§ **WHAT YOU HAVE TO DO**: Copy out each line below containing "requisição".
[[ RECORD EXTRACTS open ]]
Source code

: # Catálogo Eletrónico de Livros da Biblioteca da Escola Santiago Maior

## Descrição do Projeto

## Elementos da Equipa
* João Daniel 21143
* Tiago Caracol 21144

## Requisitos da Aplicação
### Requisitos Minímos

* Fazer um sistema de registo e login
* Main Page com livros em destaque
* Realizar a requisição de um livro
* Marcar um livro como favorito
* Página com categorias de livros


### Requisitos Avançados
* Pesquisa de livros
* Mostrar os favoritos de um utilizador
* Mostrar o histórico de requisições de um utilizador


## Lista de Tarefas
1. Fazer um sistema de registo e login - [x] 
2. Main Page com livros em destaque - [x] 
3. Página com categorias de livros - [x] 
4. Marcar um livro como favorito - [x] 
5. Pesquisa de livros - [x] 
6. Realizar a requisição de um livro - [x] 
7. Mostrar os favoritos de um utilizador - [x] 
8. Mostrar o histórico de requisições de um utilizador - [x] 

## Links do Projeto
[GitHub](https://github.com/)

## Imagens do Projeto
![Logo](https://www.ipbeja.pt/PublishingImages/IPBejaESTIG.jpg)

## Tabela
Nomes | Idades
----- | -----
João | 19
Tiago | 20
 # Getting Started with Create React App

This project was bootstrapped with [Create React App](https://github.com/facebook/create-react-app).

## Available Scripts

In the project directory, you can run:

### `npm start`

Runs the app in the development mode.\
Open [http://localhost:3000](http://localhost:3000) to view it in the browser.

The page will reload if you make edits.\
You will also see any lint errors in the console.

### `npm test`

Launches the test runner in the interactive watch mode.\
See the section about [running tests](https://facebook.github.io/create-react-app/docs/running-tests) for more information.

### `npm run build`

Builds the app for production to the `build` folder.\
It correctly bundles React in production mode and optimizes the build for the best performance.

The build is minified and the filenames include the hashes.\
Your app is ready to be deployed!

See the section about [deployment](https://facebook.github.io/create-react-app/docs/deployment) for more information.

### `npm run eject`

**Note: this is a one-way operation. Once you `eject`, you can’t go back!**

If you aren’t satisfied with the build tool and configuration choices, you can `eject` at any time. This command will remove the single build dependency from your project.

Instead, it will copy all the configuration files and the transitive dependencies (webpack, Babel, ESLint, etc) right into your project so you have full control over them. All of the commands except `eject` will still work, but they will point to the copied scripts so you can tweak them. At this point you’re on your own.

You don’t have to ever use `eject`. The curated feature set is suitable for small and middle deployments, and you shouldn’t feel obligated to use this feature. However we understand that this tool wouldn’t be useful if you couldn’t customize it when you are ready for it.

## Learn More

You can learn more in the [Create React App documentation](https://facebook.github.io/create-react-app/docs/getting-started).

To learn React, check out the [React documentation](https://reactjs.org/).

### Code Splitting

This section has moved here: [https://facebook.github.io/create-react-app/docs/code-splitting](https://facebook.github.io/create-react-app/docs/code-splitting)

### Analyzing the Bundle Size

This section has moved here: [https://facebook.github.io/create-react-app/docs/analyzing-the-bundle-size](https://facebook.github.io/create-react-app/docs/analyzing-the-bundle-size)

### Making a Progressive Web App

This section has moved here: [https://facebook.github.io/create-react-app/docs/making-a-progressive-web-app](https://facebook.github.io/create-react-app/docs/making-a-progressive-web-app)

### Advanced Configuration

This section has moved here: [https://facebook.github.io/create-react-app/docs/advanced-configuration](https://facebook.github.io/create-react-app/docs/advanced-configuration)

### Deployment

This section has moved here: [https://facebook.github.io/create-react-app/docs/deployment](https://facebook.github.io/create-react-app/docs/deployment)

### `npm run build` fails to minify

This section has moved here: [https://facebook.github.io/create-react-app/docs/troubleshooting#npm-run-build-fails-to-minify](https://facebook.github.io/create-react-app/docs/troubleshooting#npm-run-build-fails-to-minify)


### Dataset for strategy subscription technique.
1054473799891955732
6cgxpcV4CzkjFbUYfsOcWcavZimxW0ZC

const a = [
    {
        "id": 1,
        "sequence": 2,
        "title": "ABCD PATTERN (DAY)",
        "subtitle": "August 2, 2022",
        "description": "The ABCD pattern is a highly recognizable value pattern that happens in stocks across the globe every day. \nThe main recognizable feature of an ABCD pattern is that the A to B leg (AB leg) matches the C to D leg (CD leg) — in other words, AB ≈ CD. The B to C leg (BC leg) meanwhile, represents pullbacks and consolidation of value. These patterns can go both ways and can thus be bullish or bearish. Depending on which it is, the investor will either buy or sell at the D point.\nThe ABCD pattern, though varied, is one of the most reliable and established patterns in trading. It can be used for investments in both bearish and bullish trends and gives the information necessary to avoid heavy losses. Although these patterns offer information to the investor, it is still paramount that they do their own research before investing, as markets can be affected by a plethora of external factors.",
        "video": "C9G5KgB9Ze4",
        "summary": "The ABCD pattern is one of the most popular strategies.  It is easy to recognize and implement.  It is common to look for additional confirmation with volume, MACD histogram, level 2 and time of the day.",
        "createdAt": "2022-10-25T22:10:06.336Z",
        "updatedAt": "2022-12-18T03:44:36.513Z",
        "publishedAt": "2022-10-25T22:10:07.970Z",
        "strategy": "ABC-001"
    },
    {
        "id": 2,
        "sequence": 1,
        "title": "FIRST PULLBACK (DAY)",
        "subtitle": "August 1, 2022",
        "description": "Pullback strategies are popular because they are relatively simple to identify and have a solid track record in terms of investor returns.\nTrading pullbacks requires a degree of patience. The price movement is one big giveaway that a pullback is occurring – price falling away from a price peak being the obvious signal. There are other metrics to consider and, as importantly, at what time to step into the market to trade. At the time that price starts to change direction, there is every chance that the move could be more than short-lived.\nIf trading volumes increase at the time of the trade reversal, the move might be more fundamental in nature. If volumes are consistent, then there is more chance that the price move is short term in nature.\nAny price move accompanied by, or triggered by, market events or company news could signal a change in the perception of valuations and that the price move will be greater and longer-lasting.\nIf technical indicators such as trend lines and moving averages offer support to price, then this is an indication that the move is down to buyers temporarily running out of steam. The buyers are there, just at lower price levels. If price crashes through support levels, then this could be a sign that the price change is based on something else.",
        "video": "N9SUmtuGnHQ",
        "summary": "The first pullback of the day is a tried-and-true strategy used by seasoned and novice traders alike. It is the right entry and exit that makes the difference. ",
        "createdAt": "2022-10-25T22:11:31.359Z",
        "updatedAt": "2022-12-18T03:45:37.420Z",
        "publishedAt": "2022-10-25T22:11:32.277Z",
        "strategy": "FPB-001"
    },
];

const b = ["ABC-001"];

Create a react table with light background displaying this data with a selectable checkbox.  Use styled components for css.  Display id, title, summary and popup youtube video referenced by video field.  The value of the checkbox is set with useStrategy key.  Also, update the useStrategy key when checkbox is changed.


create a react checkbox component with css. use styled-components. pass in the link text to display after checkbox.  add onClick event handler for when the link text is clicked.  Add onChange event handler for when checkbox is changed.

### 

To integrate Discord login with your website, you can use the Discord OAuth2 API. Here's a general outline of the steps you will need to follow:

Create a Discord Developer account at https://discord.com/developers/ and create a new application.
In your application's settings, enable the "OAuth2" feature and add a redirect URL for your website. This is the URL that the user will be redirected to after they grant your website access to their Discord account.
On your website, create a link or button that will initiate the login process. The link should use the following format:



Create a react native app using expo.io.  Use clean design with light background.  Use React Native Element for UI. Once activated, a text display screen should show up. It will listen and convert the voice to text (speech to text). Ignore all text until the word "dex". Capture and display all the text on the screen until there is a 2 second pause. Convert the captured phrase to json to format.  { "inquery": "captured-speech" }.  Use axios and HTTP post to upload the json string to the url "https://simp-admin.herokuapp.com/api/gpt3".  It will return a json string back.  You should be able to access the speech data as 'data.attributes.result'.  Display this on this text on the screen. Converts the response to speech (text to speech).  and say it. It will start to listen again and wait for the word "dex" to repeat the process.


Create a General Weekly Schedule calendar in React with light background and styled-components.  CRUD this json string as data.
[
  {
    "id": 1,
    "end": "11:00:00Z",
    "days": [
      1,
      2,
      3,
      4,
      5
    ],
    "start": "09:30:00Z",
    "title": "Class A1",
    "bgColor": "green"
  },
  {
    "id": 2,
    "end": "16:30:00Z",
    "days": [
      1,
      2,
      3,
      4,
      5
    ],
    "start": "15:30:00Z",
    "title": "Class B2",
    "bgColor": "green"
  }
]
[[ RECORD EXTRACTS closed ]]
§ **RESPONSE**:
* Realizar a requisição de um livro
6. Realizar a requisição de um livro - [x] 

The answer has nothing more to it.